In this talk I will present a proof of this conjecture. The result we prove is a bit more general: (1) The conjecture holds for every proper minor-closed class of graphs (with the constant $c$ depending on the class), and (2) we can even focus on any set of balls in the graph we like, there is nothing special about taking all balls of a given radius.

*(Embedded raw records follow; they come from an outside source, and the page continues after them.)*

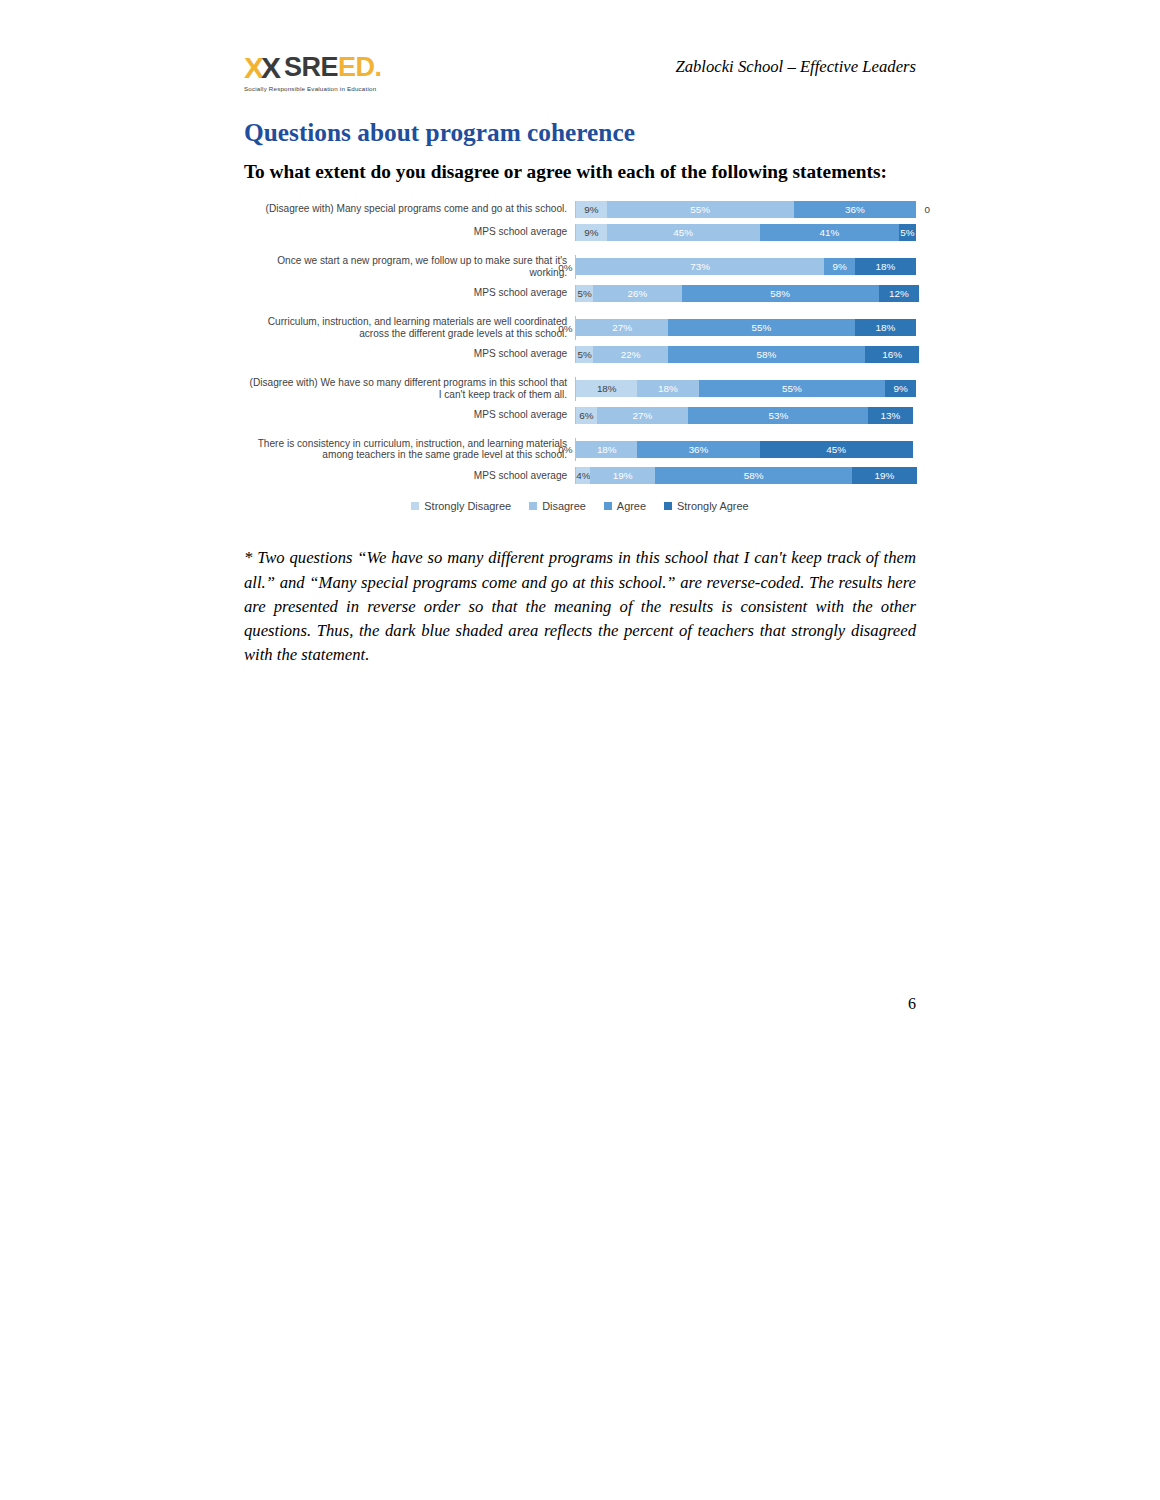XX
SREED.
Socially Responsible Evaluation in Education
Zablocki School – Effective Leaders
Questions about program coherence
To what extent do you disagree or agree with each of the following statements:
(Disagree with) Many special programs come and go at this school.
9%
55%
36%
0
MPS school average
9%
45%
41%
5%
Once we start a new program, we follow up to make sure that it's working.
0%
73%
9%
18%
MPS school average
5%
26%
58%
12%
Curriculum, instruction, and learning materials are well coordinated across the different grade levels at this school.
0%
27%
55%
18%
MPS school average
5%
22%
58%
16%
(Disagree with) We have so many different programs in this school that I can't keep track of them all.
18%
18%
55%
9%
MPS school average
6%
27%
53%
13%
There is consistency in curriculum, instruction, and learning materials among teachers in the same grade level at this school.
0%
18%
36%
45%
MPS school average
4%
19%
58%
19%
Strongly Disagree
Disagree
Agree
Strongly Agree
* Two questions “We have so many different programs in this school that I can't keep track of them all.” and “Many special programs come and go at this school.” are reverse-coded. The results here are presented in reverse order so that the meaning of the results is consistent with the other questions. Thus, the dark blue shaded area reflects the percent of teachers that strongly disagreed with the statement.
6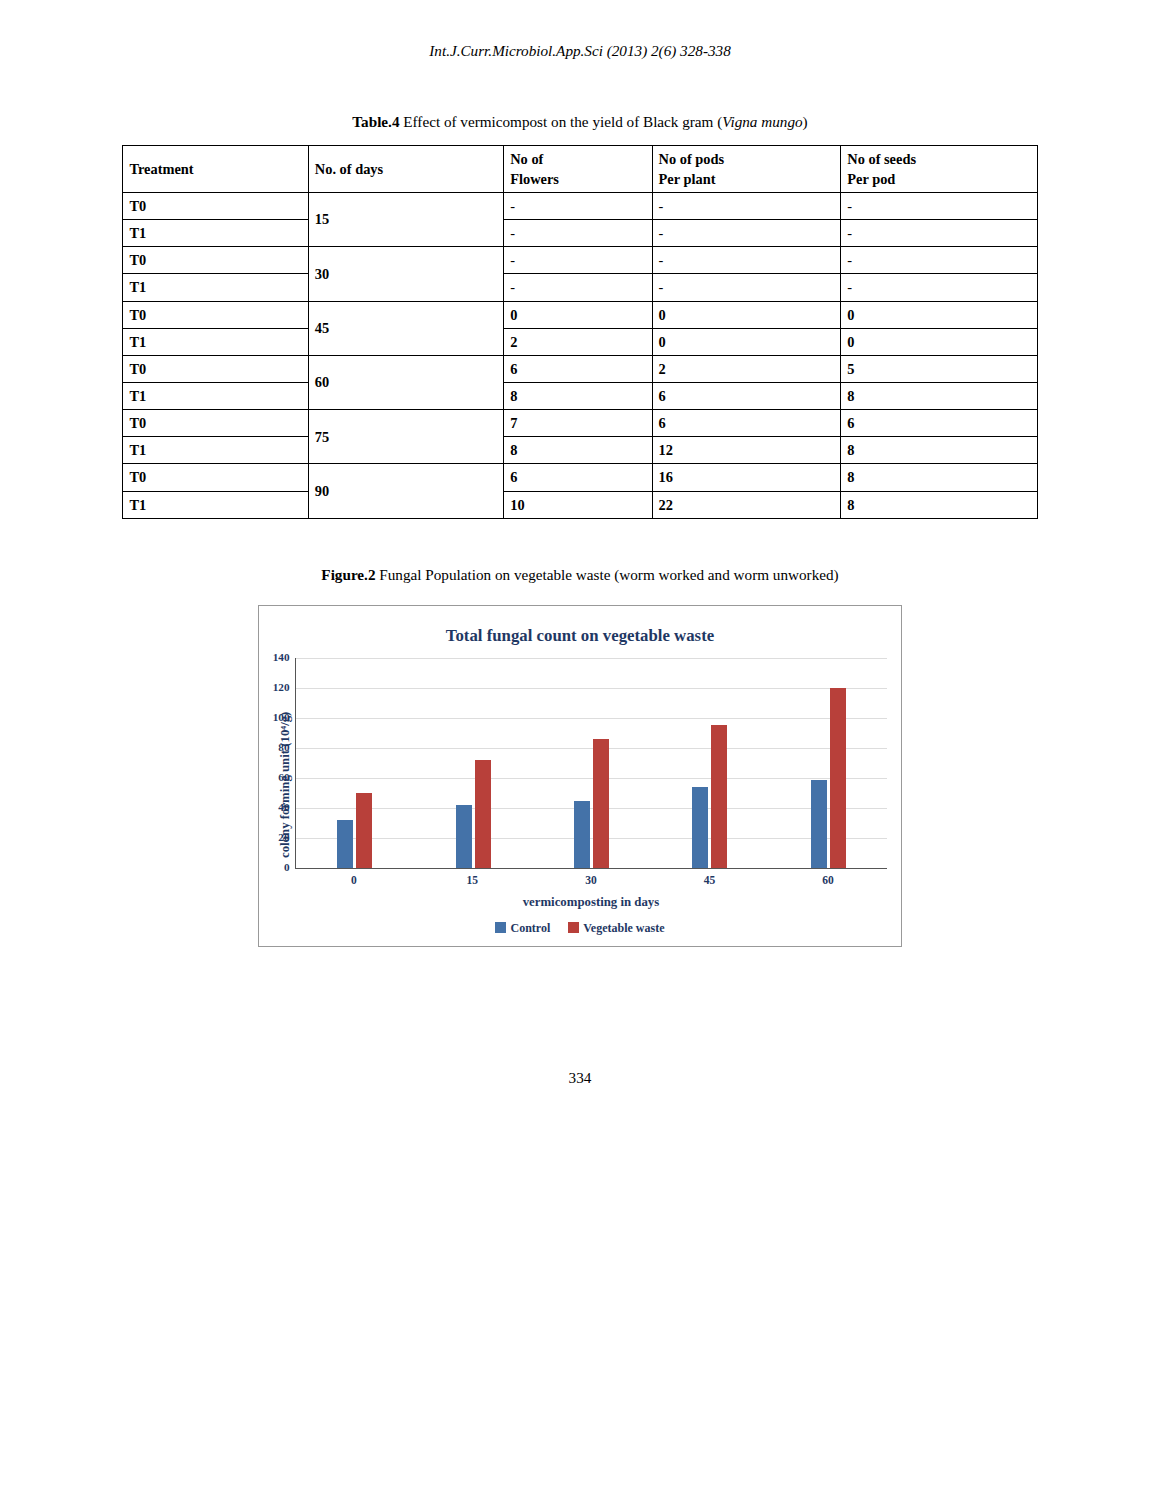Int.J.Curr.Microbiol.App.Sci (2013) 2(6) 328-338
Table.4 Effect of vermicompost on the yield of Black gram (Vigna mungo)
| Treatment | No. of days | No of Flowers | No of pods Per plant | No of seeds Per pod |
| --- | --- | --- | --- | --- |
| T0 | 15 | - | - | - |
| T1 | - | - | - |
| T0 | 30 | - | - | - |
| T1 | - | - | - |
| T0 | 45 | 0 | 0 | 0 |
| T1 | 2 | 0 | 0 |
| T0 | 60 | 6 | 2 | 5 |
| T1 | 8 | 6 | 8 |
| T0 | 75 | 7 | 6 | 6 |
| T1 | 8 | 12 | 8 |
| T0 | 90 | 6 | 16 | 8 |
| T1 | 10 | 22 | 8 |
Figure.2 Fungal Population on vegetable waste (worm worked and worm unworked)
Total fungal count on vegetable waste
colony forming unit (10⁴/g)
140 120 100 80 60 40 20 0
0 15 30 45 60
vermicomposting in days
Control Vegetable waste
334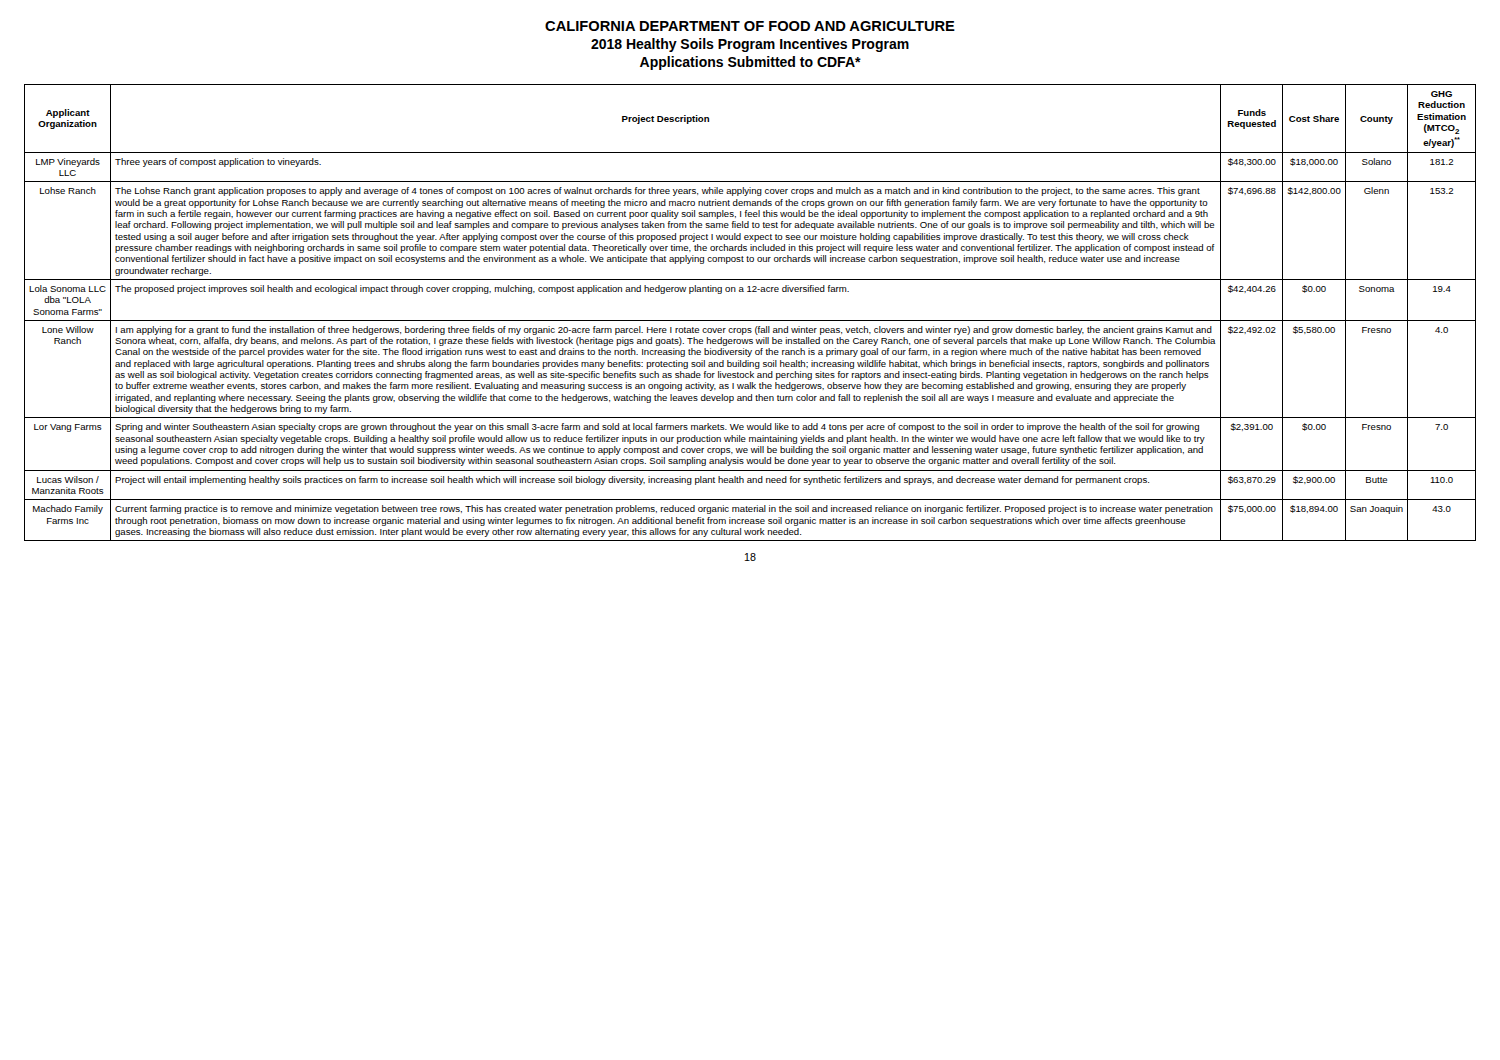CALIFORNIA DEPARTMENT OF FOOD AND AGRICULTURE
2018 Healthy Soils Program Incentives Program
Applications Submitted to CDFA*
| Applicant Organization | Project Description | Funds Requested | Cost Share | County | GHG Reduction Estimation (MTCO 2 e/year) ** |
| --- | --- | --- | --- | --- | --- |
| LMP Vineyards LLC | Three years of compost application to vineyards. | $48,300.00 | $18,000.00 | Solano | 181.2 |
| Lohse Ranch | The Lohse Ranch grant application proposes to apply and average of 4 tones of compost on 100 acres of walnut orchards for three years, while applying cover crops and mulch as a match and in kind contribution to the project, to the same acres. This grant would be a great opportunity for Lohse Ranch because we are currently searching out alternative means of meeting the micro and macro nutrient demands of the crops grown on our fifth generation family farm. We are very fortunate to have the opportunity to farm in such a fertile regain, however our current farming practices are having a negative effect on soil. Based on current poor quality soil samples, I feel this would be the ideal opportunity to implement the compost application to a replanted orchard and a 9th leaf orchard. Following project implementation, we will pull multiple soil and leaf samples and compare to previous analyses taken from the same field to test for adequate available nutrients. One of our goals is to improve soil permeability and tilth, which will be tested using a soil auger before and after irrigation sets throughout the year. After applying compost over the course of this proposed project I would expect to see our moisture holding capabilities improve drastically. To test this theory, we will cross check pressure chamber readings with neighboring orchards in same soil profile to compare stem water potential data. Theoretically over time, the orchards included in this project will require less water and conventional fertilizer. The application of compost instead of conventional fertilizer should in fact have a positive impact on soil ecosystems and the environment as a whole. We anticipate that applying compost to our orchards will increase carbon sequestration, improve soil health, reduce water use and increase groundwater recharge. | $74,696.88 | $142,800.00 | Glenn | 153.2 |
| Lola Sonoma LLC dba "LOLA Sonoma Farms" | The proposed project improves soil health and ecological impact through cover cropping, mulching, compost application and hedgerow planting on a 12-acre diversified farm. | $42,404.26 | $0.00 | Sonoma | 19.4 |
| Lone Willow Ranch | I am applying for a grant to fund the installation of three hedgerows, bordering three fields of my organic 20-acre farm parcel. Here I rotate cover crops (fall and winter peas, vetch, clovers and winter rye) and grow domestic barley, the ancient grains Kamut and Sonora wheat, corn, alfalfa, dry beans, and melons. As part of the rotation, I graze these fields with livestock (heritage pigs and goats). The hedgerows will be installed on the Carey Ranch, one of several parcels that make up Lone Willow Ranch. The Columbia Canal on the westside of the parcel provides water for the site. The flood irrigation runs west to east and drains to the north. Increasing the biodiversity of the ranch is a primary goal of our farm, in a region where much of the native habitat has been removed and replaced with large agricultural operations. Planting trees and shrubs along the farm boundaries provides many benefits: protecting soil and building soil health; increasing wildlife habitat, which brings in beneficial insects, raptors, songbirds and pollinators as well as soil biological activity. Vegetation creates corridors connecting fragmented areas, as well as site-specific benefits such as shade for livestock and perching sites for raptors and insect-eating birds. Planting vegetation in hedgerows on the ranch helps to buffer extreme weather events, stores carbon, and makes the farm more resilient. Evaluating and measuring success is an ongoing activity, as I walk the hedgerows, observe how they are becoming established and growing, ensuring they are properly irrigated, and replanting where necessary. Seeing the plants grow, observing the wildlife that come to the hedgerows, watching the leaves develop and then turn color and fall to replenish the soil all are ways I measure and evaluate and appreciate the biological diversity that the hedgerows bring to my farm. | $22,492.02 | $5,580.00 | Fresno | 4.0 |
| Lor Vang Farms | Spring and winter Southeastern Asian specialty crops are grown throughout the year on this small 3-acre farm and sold at local farmers markets. We would like to add 4 tons per acre of compost to the soil in order to improve the health of the soil for growing seasonal southeastern Asian specialty vegetable crops. Building a healthy soil profile would allow us to reduce fertilizer inputs in our production while maintaining yields and plant health. In the winter we would have one acre left fallow that we would like to try using a legume cover crop to add nitrogen during the winter that would suppress winter weeds. As we continue to apply compost and cover crops, we will be building the soil organic matter and lessening water usage, future synthetic fertilizer application, and weed populations. Compost and cover crops will help us to sustain soil biodiversity within seasonal southeastern Asian crops. Soil sampling analysis would be done year to year to observe the organic matter and overall fertility of the soil. | $2,391.00 | $0.00 | Fresno | 7.0 |
| Lucas Wilson / Manzanita Roots | Project will entail implementing healthy soils practices on farm to increase soil health which will increase soil biology diversity, increasing plant health and need for synthetic fertilizers and sprays, and decrease water demand for permanent crops. | $63,870.29 | $2,900.00 | Butte | 110.0 |
| Machado Family Farms Inc | Current farming practice is to remove and minimize vegetation between tree rows, This has created water penetration problems, reduced organic material in the soil and increased reliance on inorganic fertilizer. Proposed project is to increase water penetration through root penetration, biomass on mow down to increase organic material and using winter legumes to fix nitrogen. An additional benefit from increase soil organic matter is an increase in soil carbon sequestrations which over time affects greenhouse gases. Increasing the biomass will also reduce dust emission. Inter plant would be every other row alternating every year, this allows for any cultural work needed. | $75,000.00 | $18,894.00 | San Joaquin | 43.0 |
18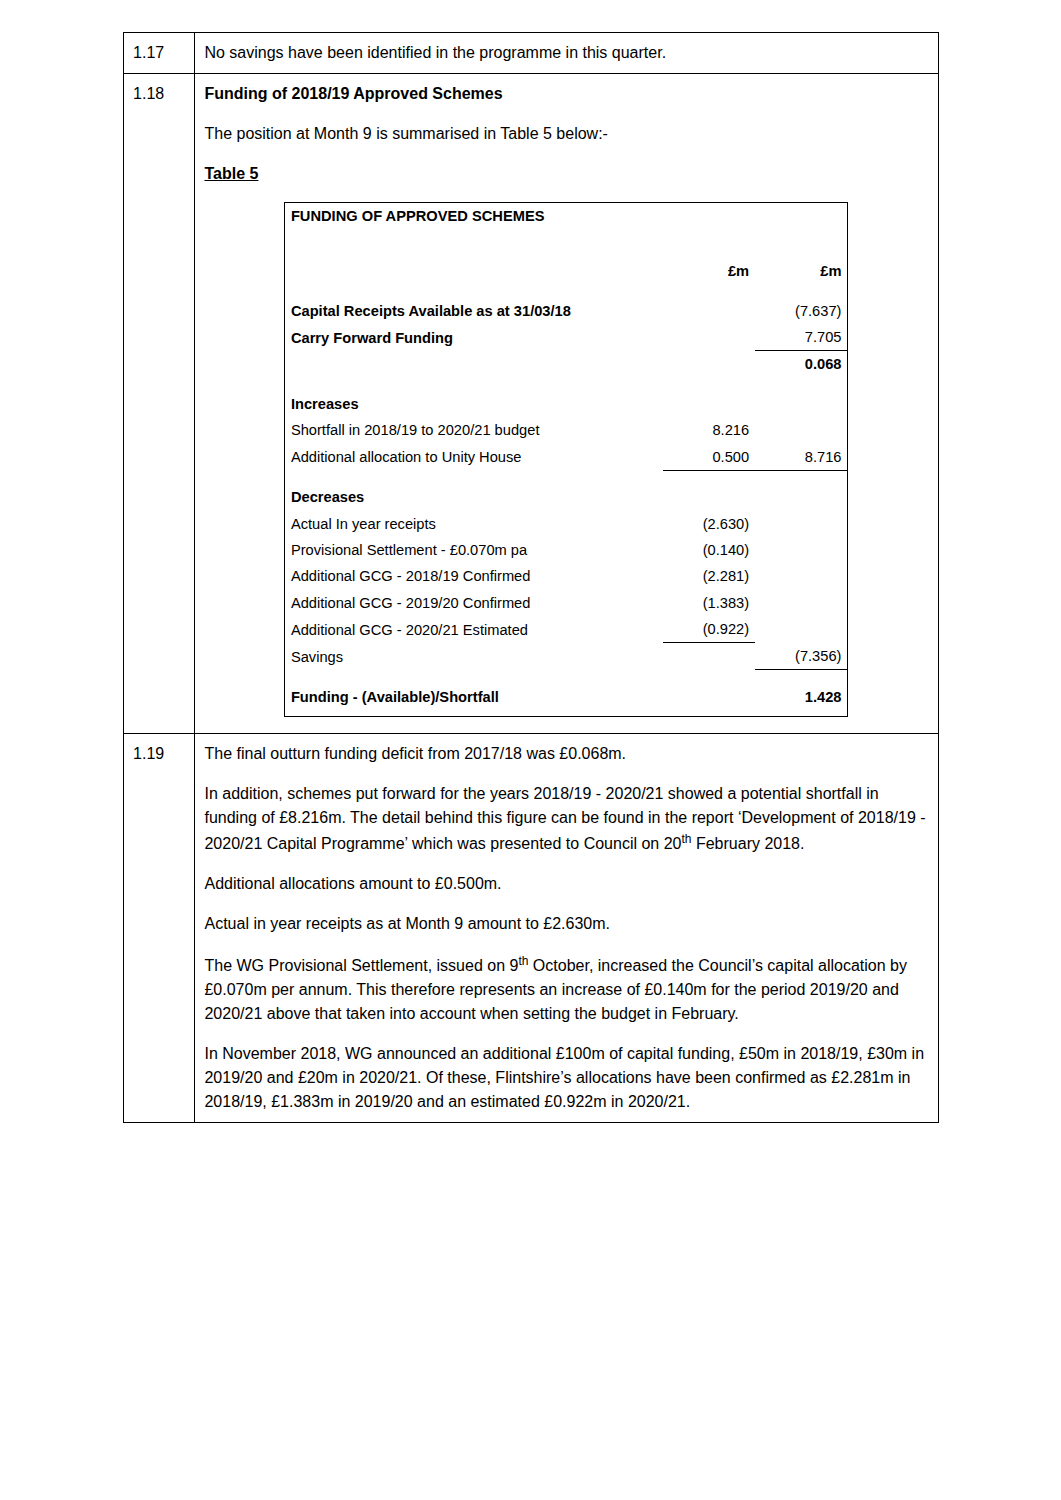| 1.17 | No savings have been identified in the programme in this quarter. |
| 1.18 | Funding of 2018/19 Approved Schemes The position at Month 9 is summarised in Table 5 below:- Table 5 / FUNDING OF APPROVED SCHEMES / / / £m / £m / / Capital Receipts Available as at 31/03/18 / / (7.637) / / Carry Forward Funding / / 7.705 / / / / 0.068 / / Increases / / / / Shortfall in 2018/19 to 2020/21 budget / 8.216 / / / Additional allocation to Unity House / 0.500 / 8.716 / / Decreases / / / / Actual In year receipts / (2.630) / / / Provisional Settlement - £0.070m pa / (0.140) / / / Additional GCG - 2018/19 Confirmed / (2.281) / / / Additional GCG - 2019/20 Confirmed / (1.383) / / / Additional GCG - 2020/21 Estimated / (0.922) / / / Savings / / (7.356) / / Funding - (Available)/Shortfall / / 1.428 / |
| 1.19 | The final outturn funding deficit from 2017/18 was £0.068m. In addition, schemes put forward for the years 2018/19 - 2020/21 showed a potential shortfall in funding of £8.216m. The detail behind this figure can be found in the report ‘Development of 2018/19 - 2020/21 Capital Programme’ which was presented to Council on 20 th February 2018. Additional allocations amount to £0.500m. Actual in year receipts as at Month 9 amount to £2.630m. The WG Provisional Settlement, issued on 9 th October, increased the Council’s capital allocation by £0.070m per annum. This therefore represents an increase of £0.140m for the period 2019/20 and 2020/21 above that taken into account when setting the budget in February. In November 2018, WG announced an additional £100m of capital funding, £50m in 2018/19, £30m in 2019/20 and £20m in 2020/21. Of these, Flintshire’s allocations have been confirmed as £2.281m in 2018/19, £1.383m in 2019/20 and an estimated £0.922m in 2020/21. |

In other words, we show that for every proper minor-closed class $C$ of graphs, there exists a constant $c>0$ such that for every graph $G$ in $C$, every set $S$ of balls in $G$, and every positive integer $k$, either there are $k$ vertex-disjoint balls in $S$, or there is a subset of vertices of $G$ of size at most $c k$ meeting all balls in $S$.
Joint work with Nicolas Bousquet, Wouter Cames van Batenburg, Louis
Esperet, William Lochet, Carole Muller, and François Pirot.